▸ **What is needed**:
Using the records below, find every line that includes "phẩm" and copy it.

▸ **Working data**:
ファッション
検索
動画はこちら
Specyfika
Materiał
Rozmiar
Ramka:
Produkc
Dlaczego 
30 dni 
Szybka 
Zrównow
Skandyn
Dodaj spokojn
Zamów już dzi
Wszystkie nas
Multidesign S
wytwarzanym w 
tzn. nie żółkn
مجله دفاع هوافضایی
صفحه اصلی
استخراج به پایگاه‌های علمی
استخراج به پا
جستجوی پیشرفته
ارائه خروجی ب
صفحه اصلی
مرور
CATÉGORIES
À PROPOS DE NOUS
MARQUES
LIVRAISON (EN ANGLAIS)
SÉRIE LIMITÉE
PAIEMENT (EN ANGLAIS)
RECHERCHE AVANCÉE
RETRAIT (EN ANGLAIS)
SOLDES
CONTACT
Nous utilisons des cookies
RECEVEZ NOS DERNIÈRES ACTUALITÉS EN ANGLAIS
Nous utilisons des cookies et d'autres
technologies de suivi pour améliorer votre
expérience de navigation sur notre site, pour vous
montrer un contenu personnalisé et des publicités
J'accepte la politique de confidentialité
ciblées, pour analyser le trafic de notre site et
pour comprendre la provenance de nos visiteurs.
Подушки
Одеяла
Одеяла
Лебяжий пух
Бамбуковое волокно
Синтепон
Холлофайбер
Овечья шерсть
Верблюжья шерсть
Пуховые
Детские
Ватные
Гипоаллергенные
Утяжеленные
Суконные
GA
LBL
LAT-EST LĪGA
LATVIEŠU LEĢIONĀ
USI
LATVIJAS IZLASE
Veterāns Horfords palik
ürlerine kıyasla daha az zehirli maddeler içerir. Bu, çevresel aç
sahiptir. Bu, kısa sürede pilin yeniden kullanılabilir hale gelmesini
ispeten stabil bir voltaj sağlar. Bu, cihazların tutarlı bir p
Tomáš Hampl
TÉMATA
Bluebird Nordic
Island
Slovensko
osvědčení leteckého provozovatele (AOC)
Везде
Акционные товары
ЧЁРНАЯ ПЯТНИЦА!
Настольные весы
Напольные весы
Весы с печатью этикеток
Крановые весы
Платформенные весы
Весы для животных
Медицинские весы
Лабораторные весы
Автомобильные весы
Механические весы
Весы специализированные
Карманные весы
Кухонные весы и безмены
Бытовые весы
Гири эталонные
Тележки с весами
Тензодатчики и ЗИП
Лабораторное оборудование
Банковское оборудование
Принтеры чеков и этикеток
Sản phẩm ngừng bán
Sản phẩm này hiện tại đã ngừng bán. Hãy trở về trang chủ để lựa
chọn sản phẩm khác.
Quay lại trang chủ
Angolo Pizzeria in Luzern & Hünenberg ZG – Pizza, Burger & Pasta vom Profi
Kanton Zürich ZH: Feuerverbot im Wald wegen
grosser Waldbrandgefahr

▸ **Your solution**:
Sản phẩm ngừng bán
Sản phẩm này hiện tại đã ngừng bán. Hãy trở về trang chủ để lựa
chọn sản phẩm khác.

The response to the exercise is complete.